I’m all for scraping that law, but come on, to scrape that law just to allow the NGOs to protest in the streets makes a mockery of sovereignty. Those are our laws, Singapore’s laws. And if they want to come to Singapore, then they have to adhere to Singapore’s standard of censorship which through democratic representation symbolizes the society’s standards of censorship. Every society has a qualified freedom of speech. Absolute freedom is theoretical. So by all means, scrape that law, through a law commission who has decided that Singaporeans should have those freedoms, but not because of international pressure.

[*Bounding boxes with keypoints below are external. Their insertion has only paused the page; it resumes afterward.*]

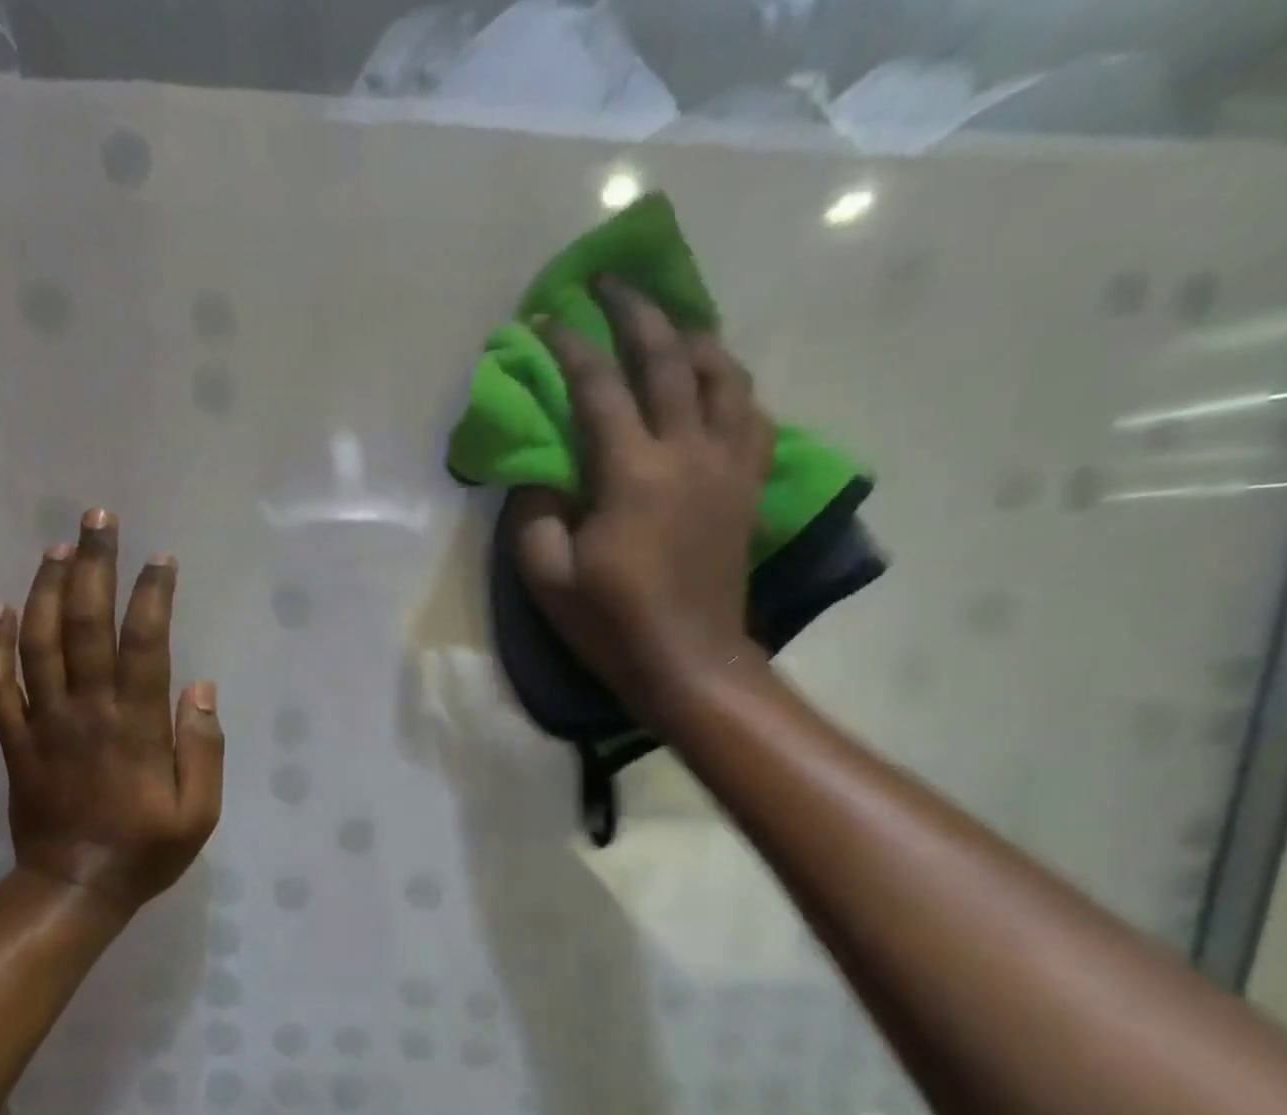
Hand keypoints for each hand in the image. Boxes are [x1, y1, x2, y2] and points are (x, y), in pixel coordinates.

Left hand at [0, 509, 223, 914]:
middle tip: (99, 520)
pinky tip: (1, 607)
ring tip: (57, 547)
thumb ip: (203, 748)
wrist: (74, 888)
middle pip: (84, 625)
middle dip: (93, 567)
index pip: (144, 644)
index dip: (152, 596)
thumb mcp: (200, 812)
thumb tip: (201, 686)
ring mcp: (43, 723)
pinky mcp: (14, 740)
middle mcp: (85, 711)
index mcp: (135, 726)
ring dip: (45, 589)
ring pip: (36, 641)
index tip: (161, 559)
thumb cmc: (146, 850)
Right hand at [510, 277, 774, 716]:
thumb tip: (537, 469)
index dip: (569, 346)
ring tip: (672, 324)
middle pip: (668, 358)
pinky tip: (716, 387)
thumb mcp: (548, 577)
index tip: (546, 316)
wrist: (689, 662)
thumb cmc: (612, 623)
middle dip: (636, 311)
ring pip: (724, 376)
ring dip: (694, 337)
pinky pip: (752, 416)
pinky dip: (732, 388)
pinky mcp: (747, 488)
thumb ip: (534, 512)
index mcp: (632, 473)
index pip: (599, 387)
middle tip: (612, 281)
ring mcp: (727, 467)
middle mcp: (688, 452)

7 Responses to “of blogs and more”
  1. Kitana says:

    Hello babe.

    In the spirit of discussion, I think you might be missing the point of the argument. Yes, we concede that Singapore has these laws and we ought to abide by them, and if Singapore wanted to do something about them, they should have changed them in the first place. But that is not the point.

    The point is this: one of the cruxes of the agreement between IMF/WB and Singapore is that Singapore allow for their accredited civil activisits to come in and to allow for outdoor protests. This is supposed to be a fundamental tenet of the agreement and to the IMF/WB, goes to the root of the argument. Even if you argue that maybe, our government was ignorant and didn’t realise the cultural differences, they should have made it a point to KNOW during the making of that agreement.

    Remember in this case, Singapore is the service provider and IMF/WB is the guest. IMF/WB did not HAVE to host its meetings in Singapore. Singapore bidded for this so-called privilege from 33 other countries, and by this, you are showing that you WANT to host the IMF/WB meetings, and you have to fulfil your terms of the agreement.

    If you felt that you couldn’t fulfil all the terms of the agreement due to concerns such as security or your country’s laws, then it’s too bad. You should not even have made that agreement in the first place. It wouldn’t have cost you anything, IMF/WB would just have found another country to host them easily, and you wouldn’t even have to argue on issues of sovereignty.

    Coz this isn’t a sovereignty issue. Singapore is not blind or dumb. They know of the security risks from previous countries. Yet they chose to undertake this assignment. They had incredibly tight security, and yet they didn’t allow the accredited protesters in or gave due respect to those who did come in. Sovereignity is 1 thing. But I have an issue with how our government thinks it can treat other people just because their actions are incongruent with our laws.

  2. Yoz!

    Actually, I’m not exactly sure what Singapore agreed to when they won the ‘bid’ to host the IMF/WB meetings. Was the agreement to allow outdoor protests specifically? Or was it simply protests? Since there is space for people to protest within Suntec Convention Centre itself, with air-conditioning no less. Granted, that space may be a little limited and to be honest, it does somewhat make a mockery of protesting. Singapore just wants to control the crowd, hence they confine it indoors. So the space should be bigger, but I don’t think the idea of wanting to control such protests within certain boundaries is wrong. It does have its own citizens to look after at the end of the day.

    But yeah, shouldn’t ban them la. That’s just bad publicity.

  3. shiuan says:

    better lunch meat in cafeterias, eh?


  4. Nick says:

    Before I forget, ‘Mooo’

  5. Yay, you’re the only one who’ll get the reference! Wahahaha 😉

    And nick’s enigmatic one liners continue 😀

  6. ted says:

    Nice, authoritarian loving potential lawyers. Now I really want to get out of Singapore.

  7. Hi ted,

    I wasn’t subscribing to authoritarianism, merely trying to discuss the issues at hand. I personally think discussion is better than generalisations.